__Given entries__
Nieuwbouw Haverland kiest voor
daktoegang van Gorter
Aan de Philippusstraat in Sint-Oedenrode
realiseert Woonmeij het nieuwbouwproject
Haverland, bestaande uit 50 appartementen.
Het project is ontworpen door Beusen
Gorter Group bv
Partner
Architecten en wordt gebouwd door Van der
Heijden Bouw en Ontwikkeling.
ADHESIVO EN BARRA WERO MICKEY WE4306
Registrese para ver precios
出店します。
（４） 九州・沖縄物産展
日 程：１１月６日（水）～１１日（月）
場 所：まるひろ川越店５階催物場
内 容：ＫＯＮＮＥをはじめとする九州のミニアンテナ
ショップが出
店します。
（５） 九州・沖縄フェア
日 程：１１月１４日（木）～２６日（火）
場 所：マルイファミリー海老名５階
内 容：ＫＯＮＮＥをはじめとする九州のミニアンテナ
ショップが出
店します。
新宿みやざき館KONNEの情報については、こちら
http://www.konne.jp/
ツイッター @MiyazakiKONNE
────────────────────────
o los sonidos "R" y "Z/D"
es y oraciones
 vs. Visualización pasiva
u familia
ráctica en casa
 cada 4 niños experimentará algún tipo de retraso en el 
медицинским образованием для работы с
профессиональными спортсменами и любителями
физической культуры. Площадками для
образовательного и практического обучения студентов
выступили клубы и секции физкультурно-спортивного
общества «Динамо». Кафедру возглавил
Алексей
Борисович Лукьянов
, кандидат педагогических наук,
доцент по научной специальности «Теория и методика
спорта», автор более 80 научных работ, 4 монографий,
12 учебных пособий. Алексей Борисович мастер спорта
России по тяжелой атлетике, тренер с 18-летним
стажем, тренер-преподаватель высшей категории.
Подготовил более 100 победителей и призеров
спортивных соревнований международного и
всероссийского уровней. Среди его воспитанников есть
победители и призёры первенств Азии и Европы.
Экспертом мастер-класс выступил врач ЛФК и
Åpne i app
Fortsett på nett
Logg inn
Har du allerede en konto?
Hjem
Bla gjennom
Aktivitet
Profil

__Instructions to follow__
Using the records above, set down exactly the lines from the one with "日 程：１１月１４日（木）～２６日（火）" through the one with "cada 4 niños", inclusive, and nothing more.

__Expected answer__
日 程：１１月１４日（木）～２６日（火）
場 所：マルイファミリー海老名５階
内 容：ＫＯＮＮＥをはじめとする九州のミニアンテナ
ショップが出
店します。
新宿みやざき館KONNEの情報については、こちら
http://www.konne.jp/
ツイッター @MiyazakiKONNE
────────────────────────
o los sonidos "R" y "Z/D"
es y oraciones
 vs. Visualización pasiva
u familia
ráctica en casa
 cada 4 niños experimentará algún tipo de retraso en el 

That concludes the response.